Well, no, he can't actually have done this because it's physically
impossible. This is what he seemed to do: a stunning leap,
a grand jeté, clear from one side of the Covent Garden
stage to the other, landing perfectly and down on one knee with
arms outspread, all in a single flawless motion. Nobody in the house
that night could quite believe what they had seen. There was a moment
of stunned silence in the hall Did that really happen?
before the entire audience rose as a body and roared
their appreciation. You could see that Bujones had rehearsed the
thing a hundred times, and got it just the way he wanted no better
than 30; but when it mattered, on stage in front of an audience,
it had come out perfect. As he knelt there taking the applause,
his face was split with an inappropriate (he is supposed to be in
Hell at the time) but utterly irresistible grin of triumph.
Now I bring
out treasured memories: Nina Ananiashvili a couple of seasons ago,
doing Swan Lake at Lincoln Center. (I am a fool for that
ballet. I can judge the quality of a Swan Lake by the point
at which I start to cry. End of the fourth act not bad. Middle
of the fourth a good one. Third act hey.) Alessandro
Ferri dancing Juliet with the Royal, before she defected
that was how we Londoners thought of it to American Ballet
Theater. Bryony Brind in some strange, oddly enchanting modern piece
to that same composer's music the first time I ever saw any
point to Prokofiev. (And the only time I ever wrote a fan letter
to a stage performer. Bryony sent back a signed photograph and a
handwritten note, bless her. She has since made a bundle of money
from ballet-instruction videos. Beautiful, gifted and smart.)
I saw Nureyev himself onstage once. He was far past his prime and
couldn't do much; it was just a courtesy appearance with some young
Japanese troupe for which he had agreed to act as patron.
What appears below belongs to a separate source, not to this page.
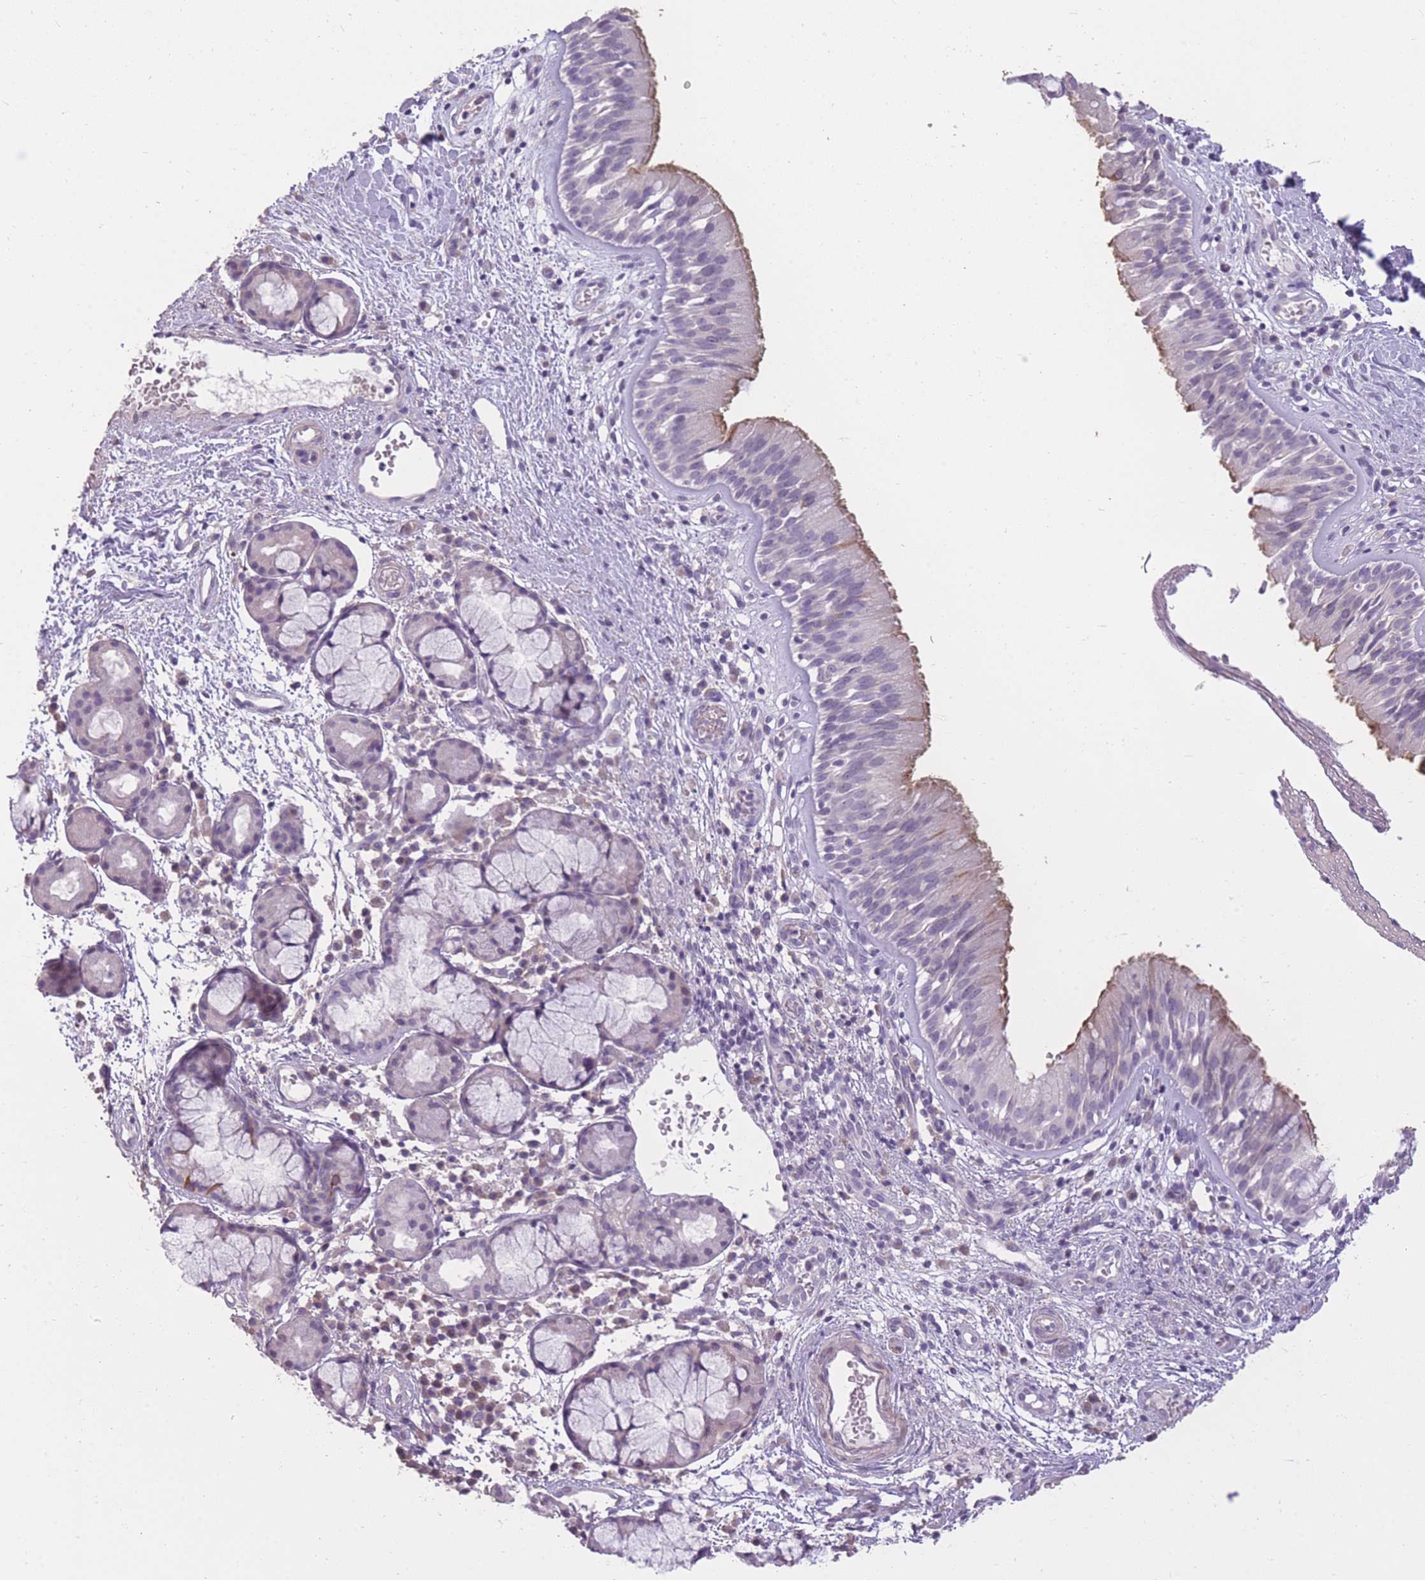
{"staining": {"intensity": "moderate", "quantity": "25%-75%", "location": "cytoplasmic/membranous"}, "tissue": "nasopharynx", "cell_type": "Respiratory epithelial cells", "image_type": "normal", "snomed": [{"axis": "morphology", "description": "Normal tissue, NOS"}, {"axis": "topography", "description": "Nasopharynx"}], "caption": "A brown stain highlights moderate cytoplasmic/membranous staining of a protein in respiratory epithelial cells of normal human nasopharynx. Nuclei are stained in blue.", "gene": "ZBTB24", "patient": {"sex": "male", "age": 65}}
But this
was Nureyev, and we applauded him for being who he was, and
for having done what he had done a perfectly legitimate reason
for applause, far as I'm concerned.
You can even
make decent movies of, and about, ballet, a thing that, for reasons
I don't understand, doesn't work for opera. Remember Baryshnikov
with Anne Bancroft and Shirley MacLaine in The Turning Point,
and again with Gregory Hines in White Nights. Then there
was that late-1940s Moira Shearer classic The Red Shoes,
a great favorite of my mother's. The recent Billy Elliot
was not bad, if you ignored the ingredient of homosexual propaganda
that seems to be compulsory in British movies nowadays some
edict from the European Union, no doubt.
And in times
like these, over and beyond the esthetic pleasures of ballet, I
feel a great pride in it, as having come from us, from our civilization.
Who but Western man has brought so much exquisite beauty out of
nothingness? This is ours, this is us, this surpasses
anything created elsewhere by a hundred, a thousand orders of magnitude.
Stand up for your civilization, your culture: Go see a ballet next
chance you get. Hey hey, ho ho, Western civ's the way to go!